## Exercise objective:
Reproduce the lines below exactly, but leave out the pictures.
Segment Start: Supplied entries
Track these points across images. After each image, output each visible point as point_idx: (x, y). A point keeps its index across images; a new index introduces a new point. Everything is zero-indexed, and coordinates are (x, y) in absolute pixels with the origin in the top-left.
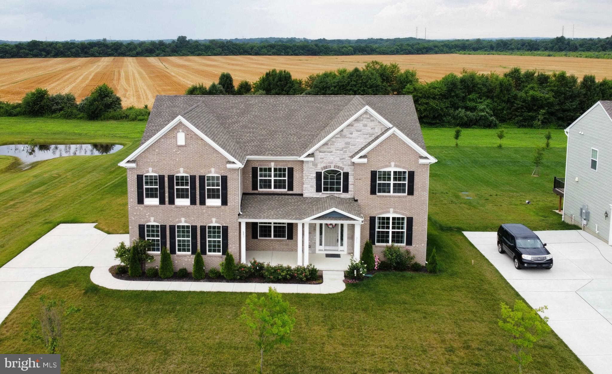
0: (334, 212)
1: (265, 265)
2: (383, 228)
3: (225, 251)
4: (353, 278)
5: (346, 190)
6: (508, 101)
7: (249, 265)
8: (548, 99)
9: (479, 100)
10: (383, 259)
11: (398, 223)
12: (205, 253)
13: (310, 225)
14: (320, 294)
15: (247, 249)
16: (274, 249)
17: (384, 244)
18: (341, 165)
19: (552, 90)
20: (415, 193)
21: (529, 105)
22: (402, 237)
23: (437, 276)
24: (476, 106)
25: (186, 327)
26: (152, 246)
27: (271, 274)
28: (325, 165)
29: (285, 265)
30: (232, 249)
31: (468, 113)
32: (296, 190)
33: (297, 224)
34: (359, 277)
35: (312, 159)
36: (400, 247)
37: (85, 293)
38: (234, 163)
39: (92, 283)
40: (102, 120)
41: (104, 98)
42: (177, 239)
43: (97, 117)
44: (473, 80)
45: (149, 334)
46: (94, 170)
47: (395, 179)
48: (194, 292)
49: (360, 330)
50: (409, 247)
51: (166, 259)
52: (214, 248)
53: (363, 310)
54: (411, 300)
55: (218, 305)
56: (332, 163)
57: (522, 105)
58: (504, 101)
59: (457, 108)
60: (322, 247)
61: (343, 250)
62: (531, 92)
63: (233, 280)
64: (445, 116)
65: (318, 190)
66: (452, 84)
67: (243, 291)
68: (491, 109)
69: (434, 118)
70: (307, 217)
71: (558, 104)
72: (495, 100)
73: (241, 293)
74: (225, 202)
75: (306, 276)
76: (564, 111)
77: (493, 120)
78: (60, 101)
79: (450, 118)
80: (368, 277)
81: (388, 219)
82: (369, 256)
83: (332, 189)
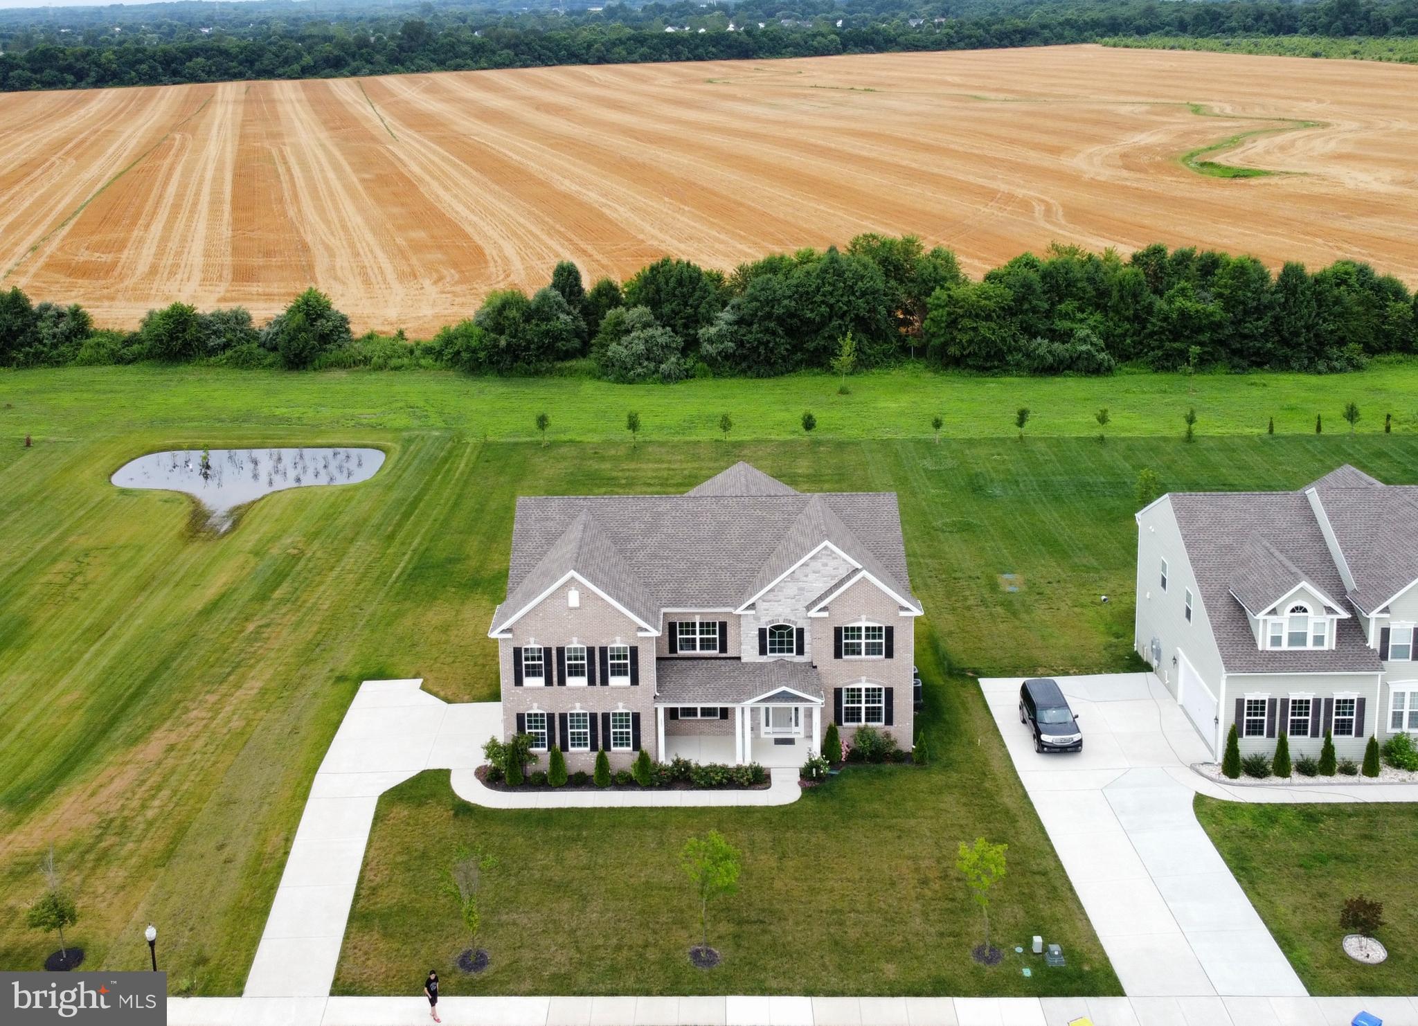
0: (784, 692)
1: (693, 764)
2: (853, 702)
3: (637, 746)
4: (812, 779)
5: (800, 651)
6: (1137, 317)
7: (670, 764)
8: (1212, 314)
9: (1079, 315)
10: (853, 745)
11: (874, 696)
12: (609, 749)
13: (752, 710)
14: (767, 807)
15: (667, 733)
16: (701, 733)
17: (855, 724)
18: (793, 619)
19: (1220, 295)
20: (895, 654)
21: (1175, 326)
22: (879, 714)
23: (926, 769)
24: (1072, 330)
25: (600, 861)
26: (536, 741)
27: (701, 778)
28: (770, 619)
29: (719, 763)
30: (646, 743)
31: (1057, 346)
32: (731, 652)
33: (734, 709)
34: (820, 778)
35: (753, 612)
36: (877, 728)
37: (456, 815)
38: (646, 630)
39: (460, 798)
40: (315, 369)
41: (315, 320)
42: (570, 731)
43: (305, 363)
44: (1066, 274)
45: (556, 874)
46: (358, 533)
47: (867, 637)
48: (601, 809)
49: (817, 857)
50: (888, 728)
51: (557, 760)
52: (621, 740)
53: (822, 829)
54: (885, 811)
55: (636, 829)
56: (780, 615)
57: (1161, 327)
58: (1127, 319)
59: (1034, 335)
60: (770, 729)
61: (797, 732)
62: (1180, 302)
63: (650, 786)
64: (1010, 351)
65: (763, 651)
66: (1023, 286)
67: (666, 805)
68: (1101, 335)
69: (988, 357)
70: (747, 699)
71: (1232, 323)
72: (1111, 314)
73: (663, 808)
74: (635, 681)
75: (748, 780)
76: (1245, 337)
77: (1103, 360)
78: (222, 327)
79: (1020, 355)
80: (832, 775)
81: (859, 690)
82: (833, 744)
83: (781, 651)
Segment End: Supplied entries
## Response area:
Track these points across images. After each image, output each visible point as point_idx: (x, y). A point keeps its index across images; a new index introduces a new point. Everything is zero-indexed, and coordinates are (x, y) in absolute pixels with the origin in the top-left.
0: (334, 212)
1: (265, 265)
2: (383, 228)
3: (225, 251)
4: (353, 278)
5: (346, 190)
6: (508, 101)
7: (249, 265)
8: (548, 99)
9: (479, 100)
10: (383, 259)
11: (398, 223)
12: (205, 253)
13: (310, 225)
14: (320, 294)
15: (247, 249)
16: (274, 249)
17: (384, 244)
18: (341, 165)
19: (552, 90)
20: (415, 193)
21: (529, 105)
22: (402, 237)
23: (437, 276)
24: (476, 106)
25: (186, 327)
26: (152, 246)
27: (271, 274)
28: (325, 165)
29: (285, 265)
30: (232, 249)
31: (468, 113)
32: (296, 190)
33: (297, 224)
34: (359, 277)
35: (312, 159)
36: (400, 247)
37: (85, 293)
38: (234, 163)
39: (92, 283)
40: (102, 120)
41: (104, 98)
42: (177, 239)
43: (97, 117)
44: (473, 80)
45: (149, 334)
46: (94, 170)
47: (395, 179)
48: (194, 292)
49: (360, 330)
50: (409, 247)
51: (166, 259)
52: (214, 248)
53: (363, 310)
54: (411, 300)
55: (218, 305)
56: (332, 163)
57: (522, 105)
58: (504, 101)
59: (457, 108)
60: (322, 247)
61: (343, 250)
62: (531, 92)
63: (233, 280)
64: (445, 116)
65: (318, 190)
66: (452, 84)
67: (243, 291)
68: (491, 109)
69: (434, 118)
70: (307, 217)
71: (558, 104)
72: (495, 100)
73: (241, 293)
74: (225, 202)
75: (306, 276)
76: (564, 111)
77: (493, 120)
78: (60, 101)
79: (450, 118)
80: (368, 277)
81: (388, 219)
82: (369, 256)
83: (332, 189)
0: (784, 692)
1: (693, 764)
2: (853, 702)
3: (637, 746)
4: (812, 779)
5: (800, 651)
6: (1137, 317)
7: (670, 764)
8: (1212, 314)
9: (1079, 315)
10: (853, 745)
11: (874, 696)
12: (609, 749)
13: (752, 710)
14: (767, 807)
15: (667, 733)
16: (701, 733)
17: (855, 724)
18: (793, 619)
19: (1220, 295)
20: (895, 654)
21: (1175, 326)
22: (879, 714)
23: (926, 769)
24: (1072, 330)
25: (600, 861)
26: (536, 741)
27: (701, 778)
28: (770, 619)
29: (719, 763)
30: (646, 743)
31: (1057, 346)
32: (731, 652)
33: (734, 709)
34: (820, 778)
35: (753, 612)
36: (877, 728)
37: (456, 815)
38: (646, 630)
39: (460, 798)
40: (315, 369)
41: (315, 320)
42: (570, 731)
43: (305, 363)
44: (1066, 274)
45: (556, 874)
46: (358, 533)
47: (867, 637)
48: (601, 809)
49: (817, 857)
50: (888, 728)
51: (557, 760)
52: (621, 740)
53: (822, 829)
54: (885, 811)
55: (636, 829)
56: (780, 615)
57: (1161, 327)
58: (1127, 319)
59: (1034, 335)
60: (770, 729)
61: (797, 732)
62: (1180, 302)
63: (650, 786)
64: (1010, 351)
65: (763, 651)
66: (1023, 286)
67: (666, 805)
68: (1101, 335)
69: (988, 357)
70: (747, 699)
71: (1232, 323)
72: (1111, 314)
73: (663, 808)
74: (635, 681)
75: (748, 780)
76: (1245, 337)
77: (1103, 360)
78: (222, 327)
79: (1020, 355)
80: (832, 775)
81: (859, 690)
82: (833, 744)
83: (781, 651)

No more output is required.